Un aspetto particolare della storia della Cassioli è che le grandi crisi finanziarie, a cominciare da quella del Monte dei Paschi, non hanno mai pesato nella crescita, come è invece accaduto per altre imprese toscane. Perché?
"Non siamo mai stati un’azienda assistita, che ha usato la leva finanziaria per fare il passo più lungo della gamba. In ottant’anni ci siamo reinventati tante volte, diversificando le produzioni e immettendo robuste dosi di innovazione nei nostri processi produttivi e nei mercati di sbocco. Non abbiamo mai avuto crisi profonde, se c’era una divisione in difficoltà, c’era un’altra che andava bene. Abbiamo un portafoglio d’ordini doppio rispetto ai fatturati, nonostante la pandemia e la guerra".
Compiere ottant’anni oggi vuol dire aver superato tanti momenti complicati.

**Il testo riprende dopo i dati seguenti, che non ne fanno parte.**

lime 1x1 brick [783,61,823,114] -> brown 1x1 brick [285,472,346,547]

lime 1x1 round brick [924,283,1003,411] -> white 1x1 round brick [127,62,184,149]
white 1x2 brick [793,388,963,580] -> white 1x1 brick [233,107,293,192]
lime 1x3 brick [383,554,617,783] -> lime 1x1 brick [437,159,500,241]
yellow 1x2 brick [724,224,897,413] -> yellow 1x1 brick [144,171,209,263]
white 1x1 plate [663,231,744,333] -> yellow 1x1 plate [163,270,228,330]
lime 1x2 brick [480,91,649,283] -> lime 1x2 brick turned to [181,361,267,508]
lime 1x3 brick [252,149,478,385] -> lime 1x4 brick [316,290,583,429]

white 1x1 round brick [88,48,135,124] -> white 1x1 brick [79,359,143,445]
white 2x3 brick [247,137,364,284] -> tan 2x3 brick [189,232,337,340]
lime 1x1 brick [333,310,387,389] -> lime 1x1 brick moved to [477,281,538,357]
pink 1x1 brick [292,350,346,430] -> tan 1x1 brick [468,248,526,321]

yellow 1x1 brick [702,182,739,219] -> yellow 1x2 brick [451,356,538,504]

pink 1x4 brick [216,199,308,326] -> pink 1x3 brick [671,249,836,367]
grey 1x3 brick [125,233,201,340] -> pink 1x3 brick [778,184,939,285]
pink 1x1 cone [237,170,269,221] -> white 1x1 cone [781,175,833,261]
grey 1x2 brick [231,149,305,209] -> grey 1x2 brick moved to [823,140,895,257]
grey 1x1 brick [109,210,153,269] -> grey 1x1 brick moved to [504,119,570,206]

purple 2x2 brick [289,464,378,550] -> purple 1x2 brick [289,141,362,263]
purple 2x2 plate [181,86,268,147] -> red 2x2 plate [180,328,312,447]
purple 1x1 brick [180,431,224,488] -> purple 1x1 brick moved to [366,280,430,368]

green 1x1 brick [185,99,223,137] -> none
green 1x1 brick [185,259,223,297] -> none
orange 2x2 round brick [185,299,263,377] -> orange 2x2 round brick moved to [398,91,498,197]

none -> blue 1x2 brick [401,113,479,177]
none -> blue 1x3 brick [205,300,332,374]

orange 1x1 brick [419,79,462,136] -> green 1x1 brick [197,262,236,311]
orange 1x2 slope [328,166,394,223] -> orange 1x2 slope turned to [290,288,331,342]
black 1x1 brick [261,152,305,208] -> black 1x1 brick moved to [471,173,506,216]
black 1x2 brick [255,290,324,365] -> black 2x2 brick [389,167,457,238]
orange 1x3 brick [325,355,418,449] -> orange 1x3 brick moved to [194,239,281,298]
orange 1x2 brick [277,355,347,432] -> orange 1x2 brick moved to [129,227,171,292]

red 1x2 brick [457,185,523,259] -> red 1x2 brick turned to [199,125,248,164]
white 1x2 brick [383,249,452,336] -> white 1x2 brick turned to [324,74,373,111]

"La nostra parola d’ordine è dare corpo a progetti sempre più sfidanti, portare a casa l’ordine anche a costo di perdere soldi. È questo il fattore che vale di più nei mercati internazionali".
Il 15 aprile festeggerete gli ottant’ anni a Torrita?
"Sì, sarà una festa dedicata ai dipendenti, ci saranno 700 invitati. Vogliamo far capire alle famiglie dove lavorano i nostri collaboratori. Ci saranno anche le autorità, a partire dal presidente della Regione Eugenio Giani e dall’assessore alle attività produttive Leonardo Marras, i vari sindaci della zona. Sarà un momento per condividere con tutti un’avventura di successo".